PROVIDED RECORDS Start Marker

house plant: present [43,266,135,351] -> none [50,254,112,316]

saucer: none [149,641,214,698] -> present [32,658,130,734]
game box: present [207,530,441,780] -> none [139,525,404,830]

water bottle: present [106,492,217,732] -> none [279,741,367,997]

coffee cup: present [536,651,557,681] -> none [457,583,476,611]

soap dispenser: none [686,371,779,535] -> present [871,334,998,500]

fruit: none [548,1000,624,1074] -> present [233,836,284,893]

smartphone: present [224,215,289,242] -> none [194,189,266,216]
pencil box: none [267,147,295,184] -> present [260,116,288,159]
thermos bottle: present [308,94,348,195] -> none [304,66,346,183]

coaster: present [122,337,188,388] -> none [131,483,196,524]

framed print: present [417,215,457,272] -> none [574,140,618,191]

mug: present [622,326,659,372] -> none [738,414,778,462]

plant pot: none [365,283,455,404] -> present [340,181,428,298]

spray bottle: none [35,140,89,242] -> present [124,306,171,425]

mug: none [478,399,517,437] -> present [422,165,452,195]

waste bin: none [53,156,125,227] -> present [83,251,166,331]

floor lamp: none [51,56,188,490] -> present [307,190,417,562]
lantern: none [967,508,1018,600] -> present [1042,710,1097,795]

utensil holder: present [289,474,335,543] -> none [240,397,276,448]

PROVIDED RECORDS End Marker

Every line in the listing above should be repeated exactly.

▸ ANSWER SPACE
house plant: present [43,266,135,351] -> none [50,254,112,316]

saucer: none [149,641,214,698] -> present [32,658,130,734]
game box: present [207,530,441,780] -> none [139,525,404,830]

water bottle: present [106,492,217,732] -> none [279,741,367,997]

coffee cup: present [536,651,557,681] -> none [457,583,476,611]

soap dispenser: none [686,371,779,535] -> present [871,334,998,500]

fruit: none [548,1000,624,1074] -> present [233,836,284,893]

smartphone: present [224,215,289,242] -> none [194,189,266,216]
pencil box: none [267,147,295,184] -> present [260,116,288,159]
thermos bottle: present [308,94,348,195] -> none [304,66,346,183]

coaster: present [122,337,188,388] -> none [131,483,196,524]

framed print: present [417,215,457,272] -> none [574,140,618,191]

mug: present [622,326,659,372] -> none [738,414,778,462]

plant pot: none [365,283,455,404] -> present [340,181,428,298]

spray bottle: none [35,140,89,242] -> present [124,306,171,425]

mug: none [478,399,517,437] -> present [422,165,452,195]

waste bin: none [53,156,125,227] -> present [83,251,166,331]

floor lamp: none [51,56,188,490] -> present [307,190,417,562]
lantern: none [967,508,1018,600] -> present [1042,710,1097,795]

utensil holder: present [289,474,335,543] -> none [240,397,276,448]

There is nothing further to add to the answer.